At worst this could encode some sensitive data and send it to a remote peer.
If that data is not an image it's questionable if enough would be left after decoding to garner some value.
If that data is a cross-origin image it could very well be interpretable on the remote side.
Allocating one in the place of the freed legitimate one would be hard but is plausible.
Allocation patterns of both these freed and other cross-origin images vary depending on the source that produced them. Some use buffer pools (less risk) while some use explicit per-frame allocations.
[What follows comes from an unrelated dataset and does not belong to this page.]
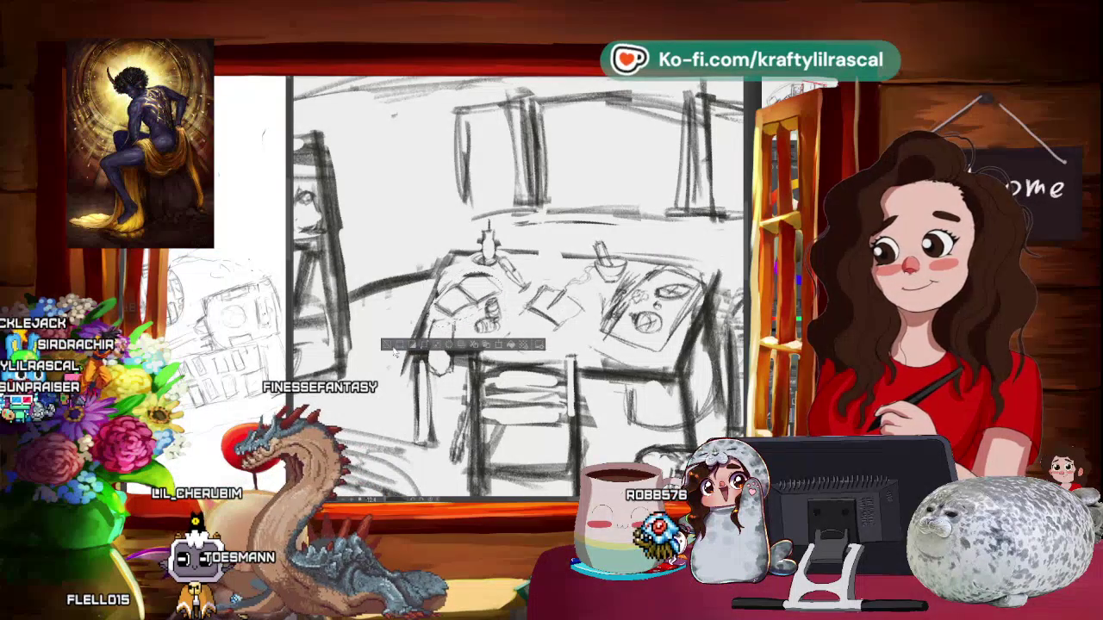
scroll(390, 353, down, 3)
Dan, FYI, and are there further mitigations we can take here?


[1] https://is.gd/ZxSEen
[2] https://searchfox.org/mozilla-central/diff/450c4d90a1e6e98788b999e80466e682823281d2/media/webrtc/signaling/src/mediapipeline/MediaPipeline.cpp#333-344
[3] https://dxr.mozilla.org/mozilla-esr52/rev/c3e447e07077412b9cfaacb2ea91974655ed753b/media/webrtc/signaling/src/mediapipeline/MediaPipeline.cpp#325-328,335-337

Comment 8

[Randell Jesup [:jesup] (needinfo me)]

IMHO I would not chemspill for this.  I would consider it (given the bake time and the simplicity of the patch) for a ride-along on any 59.0.2

Comment 9

[Randell Jesup [:jesup] (needinfo me)]

Once this has shipped and is open, we can close some of the non-sec bugs references above

Comment 10

[Daniel Veditz [:dveditz]]

(In reply to Andreas Pehrson [:pehrsons] from comment #7)
> Dan, FYI, and are there further mitigations we can take here?
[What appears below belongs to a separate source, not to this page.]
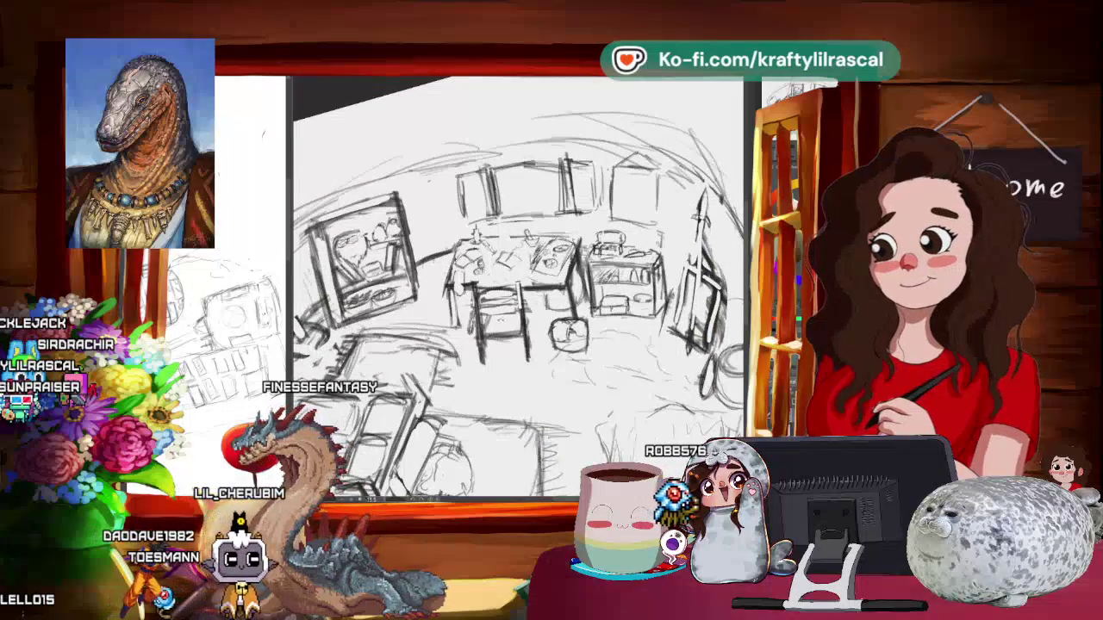
scroll(517, 285, up, 3)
Just let it ride the trains.

Comment 11

[Andreas Pehrson [:pehrsons]]

(In reply to Daniel Veditz [:dveditz] PTO until March 26 from comment #10)
> (In reply to Andreas Pehrson [:pehrsons] from comment #7)
> > Dan, FYI, and are there further mitigations we can take here?
> 
> Just let it ride the trains.

Ok, then I'm closing this as fixed by bug 1436117.